---------- DATA FOR THE TASK

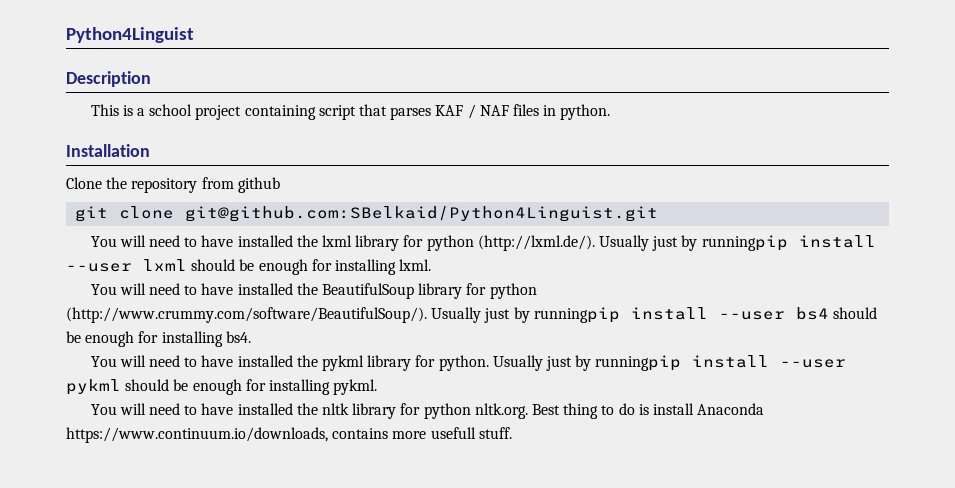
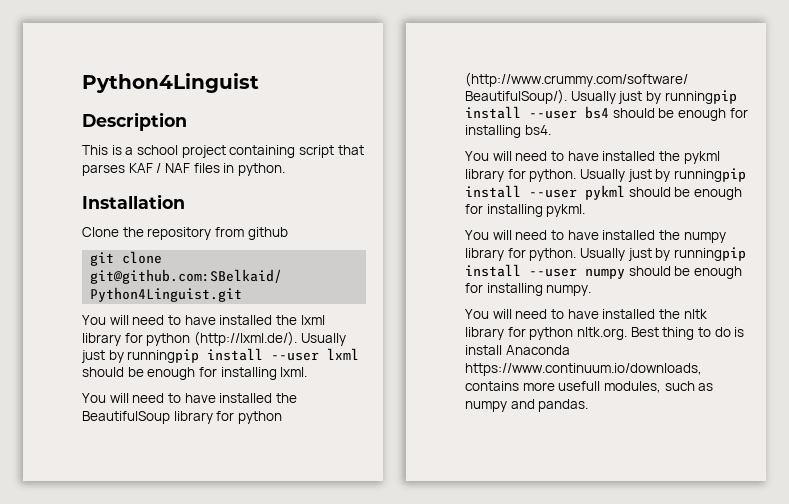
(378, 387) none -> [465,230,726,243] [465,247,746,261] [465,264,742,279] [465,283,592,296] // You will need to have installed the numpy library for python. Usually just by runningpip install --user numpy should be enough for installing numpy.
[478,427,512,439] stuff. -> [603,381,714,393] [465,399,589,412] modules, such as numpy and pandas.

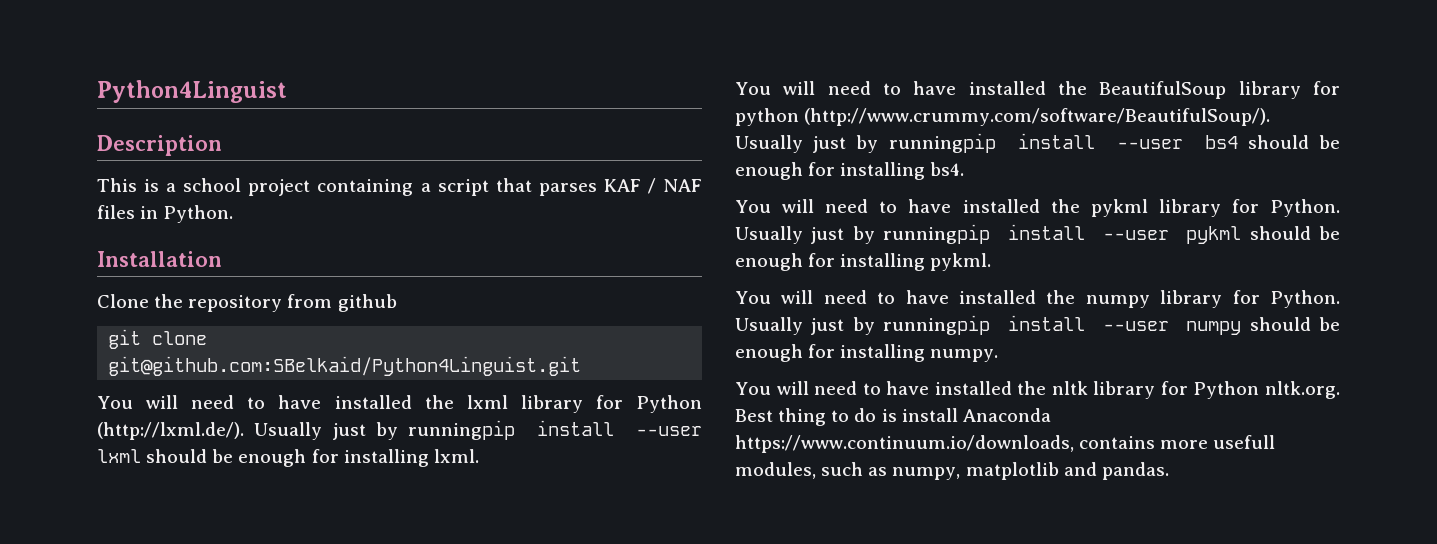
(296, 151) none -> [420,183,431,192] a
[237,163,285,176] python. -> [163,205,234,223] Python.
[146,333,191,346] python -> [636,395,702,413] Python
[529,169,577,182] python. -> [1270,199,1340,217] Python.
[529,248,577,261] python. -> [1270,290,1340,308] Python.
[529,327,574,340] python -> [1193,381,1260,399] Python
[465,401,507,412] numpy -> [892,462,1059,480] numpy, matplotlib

--------------------

▸ **TASK GOAL**: Starting with the first line of the records above and stopping after the line containing "[237,163,285,176] python. ->", repeat every line exactly and leave out the pictures.

▸ **WRITTEN RESPONSE**:
(378, 387) none -> [465,230,726,243] [465,247,746,261] [465,264,742,279] [465,283,592,296] // You will need to have installed the numpy library for python. Usually just by runningpip install --user numpy should be enough for installing numpy.
[478,427,512,439] stuff. -> [603,381,714,393] [465,399,589,412] modules, such as numpy and pandas.

(296, 151) none -> [420,183,431,192] a
[237,163,285,176] python. -> [163,205,234,223] Python.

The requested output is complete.